Kutcher’s business, Jenna Kutcher LLC, broke $1 million in annual revenue by 2016, and last year it hit $3.5 million in revenue and was profitable, she says. She now has four employees and projects $5.5 million in revenue for 2019.
Ordann Weingartner, founder and CEO of I Love Jewelry, also keeps it personal in her business. She was looking for a way to work from home after having the second of her three children. “I was looking for something a little more to do while my children were napping,” she recalls. Based in West Palm Beach, Florida, Weingartner took business courses online at Babson College, known for its focus on entrepreneurship, and by February 2012 had put up a Facebook page to sell fashion jewelry she designed.
Holding weekly scheduled sales that proved to be very popular, she quickly built a Facebook following of 100,000. As she expanded her offerings to personalized jewelry and clothing personalized with monograms, along with monthly subscription boxes, the brand took off.

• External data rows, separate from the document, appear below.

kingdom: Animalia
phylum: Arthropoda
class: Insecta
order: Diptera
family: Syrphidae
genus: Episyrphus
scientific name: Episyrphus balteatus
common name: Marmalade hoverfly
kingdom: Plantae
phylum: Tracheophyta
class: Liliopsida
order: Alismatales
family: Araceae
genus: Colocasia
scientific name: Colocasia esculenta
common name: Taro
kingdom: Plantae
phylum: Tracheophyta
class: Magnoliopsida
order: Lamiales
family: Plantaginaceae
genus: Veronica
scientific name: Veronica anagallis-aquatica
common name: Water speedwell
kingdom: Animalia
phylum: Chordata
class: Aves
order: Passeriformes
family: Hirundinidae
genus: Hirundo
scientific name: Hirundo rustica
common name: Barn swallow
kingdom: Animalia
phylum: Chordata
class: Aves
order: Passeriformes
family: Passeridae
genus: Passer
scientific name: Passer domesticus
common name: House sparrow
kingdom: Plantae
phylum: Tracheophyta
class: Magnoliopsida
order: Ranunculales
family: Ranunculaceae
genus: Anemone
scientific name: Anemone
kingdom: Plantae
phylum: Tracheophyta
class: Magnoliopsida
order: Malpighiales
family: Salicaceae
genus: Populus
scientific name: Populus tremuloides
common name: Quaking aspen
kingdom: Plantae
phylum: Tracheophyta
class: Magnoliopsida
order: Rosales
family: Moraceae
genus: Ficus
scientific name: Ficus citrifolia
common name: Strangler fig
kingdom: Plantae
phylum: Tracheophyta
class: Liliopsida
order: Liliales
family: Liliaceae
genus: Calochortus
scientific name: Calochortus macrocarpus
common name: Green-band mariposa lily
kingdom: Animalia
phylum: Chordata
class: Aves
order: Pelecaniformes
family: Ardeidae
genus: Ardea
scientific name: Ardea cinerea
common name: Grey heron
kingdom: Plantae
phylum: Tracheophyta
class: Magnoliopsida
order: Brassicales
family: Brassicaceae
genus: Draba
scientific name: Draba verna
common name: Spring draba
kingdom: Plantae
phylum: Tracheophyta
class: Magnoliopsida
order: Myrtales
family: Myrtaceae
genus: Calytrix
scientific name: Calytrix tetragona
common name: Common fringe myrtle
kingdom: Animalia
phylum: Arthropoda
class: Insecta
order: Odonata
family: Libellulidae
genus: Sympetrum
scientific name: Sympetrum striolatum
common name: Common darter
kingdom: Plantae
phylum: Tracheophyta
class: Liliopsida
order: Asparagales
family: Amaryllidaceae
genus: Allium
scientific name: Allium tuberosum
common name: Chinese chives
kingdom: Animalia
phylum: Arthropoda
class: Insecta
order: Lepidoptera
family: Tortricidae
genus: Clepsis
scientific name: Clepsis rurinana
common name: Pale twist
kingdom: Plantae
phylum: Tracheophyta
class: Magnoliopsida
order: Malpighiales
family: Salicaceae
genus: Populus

As Instagram picked up steam, Weingartner gradually built a presence there, too, under “shopilovejewelry,” and now has 153,000 followers there. A daily live show called “Coffee Talk” that she runs on Facebook and Instagram — where she and a Gen Z assistant appear in the clothes they’re selling — has helped her connect with her followers.
Today Weingartner has 55 employees who work from a 25,000-sq.-ft. warehouse. “I’ve always had an entrepreneurial spirit, but I didn’t see it growing to this,” she says. “I’m thankful that it has.”